Apple Bella Carline Cheryl Eunice Felyn FionaChia Lynette Mich
Xun Yun



Tuesday, August 10, 2010 @ 12:57 PM
life has been terrible for me after my recent breakup.
felt like i can write a book from what i learnt after it.
After my recent breakup,
i felt like i no longer have confidence on love and relationship.
there's no more "happily-ever-after" & "forever" in my dictionary anymore.
I know i can live without him.
cause the world wont stop revolving just because of someone.
this is the 2nd-3rd week after the breakup.
feeling better even though i still miss him at times and will get affected somehow.
Everybody who loves me wants me to be strong and forget about him.
My reply to them was... i need just need more time.
Im sorry to those who believes in love at the moment.
But i have to tell you the truth is that,
there's no such thing as long lasting relationship at our age.
Perhaps some young girls out there may hate me after reading this.

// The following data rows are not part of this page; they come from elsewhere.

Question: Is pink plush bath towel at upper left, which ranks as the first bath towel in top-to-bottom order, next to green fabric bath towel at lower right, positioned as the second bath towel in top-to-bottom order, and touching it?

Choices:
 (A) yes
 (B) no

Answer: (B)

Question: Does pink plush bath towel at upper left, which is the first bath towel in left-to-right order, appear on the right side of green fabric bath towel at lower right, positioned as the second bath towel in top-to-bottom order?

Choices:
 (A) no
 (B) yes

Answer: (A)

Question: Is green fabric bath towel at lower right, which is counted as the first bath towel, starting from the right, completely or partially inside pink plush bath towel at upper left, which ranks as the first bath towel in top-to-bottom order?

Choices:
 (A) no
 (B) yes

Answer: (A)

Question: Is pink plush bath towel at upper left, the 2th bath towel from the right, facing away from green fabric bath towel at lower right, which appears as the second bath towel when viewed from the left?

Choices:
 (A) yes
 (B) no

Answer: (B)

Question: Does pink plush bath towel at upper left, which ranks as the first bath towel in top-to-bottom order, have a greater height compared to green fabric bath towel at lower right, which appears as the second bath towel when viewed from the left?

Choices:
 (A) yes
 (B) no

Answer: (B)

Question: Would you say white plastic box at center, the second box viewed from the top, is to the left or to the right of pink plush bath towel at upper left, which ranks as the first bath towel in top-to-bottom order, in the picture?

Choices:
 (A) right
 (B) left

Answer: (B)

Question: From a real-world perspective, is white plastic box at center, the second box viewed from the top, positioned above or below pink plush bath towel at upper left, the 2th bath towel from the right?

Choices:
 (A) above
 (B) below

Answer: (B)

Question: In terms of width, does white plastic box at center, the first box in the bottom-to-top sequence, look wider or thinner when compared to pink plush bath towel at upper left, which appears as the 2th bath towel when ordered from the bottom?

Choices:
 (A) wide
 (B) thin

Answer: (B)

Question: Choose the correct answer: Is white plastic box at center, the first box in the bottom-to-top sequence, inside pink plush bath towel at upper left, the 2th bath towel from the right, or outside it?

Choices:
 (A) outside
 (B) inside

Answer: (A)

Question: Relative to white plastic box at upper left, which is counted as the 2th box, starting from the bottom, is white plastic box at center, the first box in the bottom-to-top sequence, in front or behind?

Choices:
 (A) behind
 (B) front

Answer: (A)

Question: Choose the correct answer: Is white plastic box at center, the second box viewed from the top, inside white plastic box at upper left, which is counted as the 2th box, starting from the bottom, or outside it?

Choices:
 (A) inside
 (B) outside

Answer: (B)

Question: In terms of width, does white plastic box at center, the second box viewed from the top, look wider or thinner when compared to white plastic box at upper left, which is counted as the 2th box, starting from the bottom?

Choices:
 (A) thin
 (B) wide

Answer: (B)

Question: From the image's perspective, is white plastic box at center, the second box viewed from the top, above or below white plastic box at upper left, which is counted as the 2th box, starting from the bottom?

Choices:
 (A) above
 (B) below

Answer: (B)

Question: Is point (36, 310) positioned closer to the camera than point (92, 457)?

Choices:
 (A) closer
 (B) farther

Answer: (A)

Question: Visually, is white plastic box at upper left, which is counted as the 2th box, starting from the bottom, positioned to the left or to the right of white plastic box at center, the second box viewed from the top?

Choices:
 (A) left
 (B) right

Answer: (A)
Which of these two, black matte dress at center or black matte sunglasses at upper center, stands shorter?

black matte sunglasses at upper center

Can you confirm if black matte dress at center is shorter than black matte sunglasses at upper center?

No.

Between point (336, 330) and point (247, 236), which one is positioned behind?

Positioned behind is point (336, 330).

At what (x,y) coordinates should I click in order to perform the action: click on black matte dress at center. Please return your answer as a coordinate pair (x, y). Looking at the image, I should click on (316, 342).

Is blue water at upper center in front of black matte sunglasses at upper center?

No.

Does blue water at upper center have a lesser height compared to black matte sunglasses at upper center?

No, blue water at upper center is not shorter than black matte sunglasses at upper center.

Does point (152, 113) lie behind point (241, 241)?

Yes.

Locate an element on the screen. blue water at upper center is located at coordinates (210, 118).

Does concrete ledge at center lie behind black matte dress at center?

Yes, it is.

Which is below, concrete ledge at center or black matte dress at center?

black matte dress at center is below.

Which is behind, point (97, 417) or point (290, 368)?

but i dont care cause this is how i feel.
i'll be strong. i'll be smiling as happy as everyone else.
Im glad that im moving on alr.
sometimes when things get worse, it's best to let go.
The first few days of the breakup was the terrible days of 2010.
i kept crying like a baby.
every single min when i think of him, i'll get affected and cry!
i cried like a bitch.
so.. i realised that i had enough of cryings.
eventually, i dont feel like crying again.
For now, i just wanna stay single, no more falling in loves, being in a relationship.
hate it.
totally no confidence in love and relationship anymore.
as i felt so naive in the past.
i gave in all my efforts and love into this relationship.
so a word of advise to girls out there,
be prepared for the worst for everything not only for relationship and love.
I know im very bad. but i dont care. cause this is how i feel.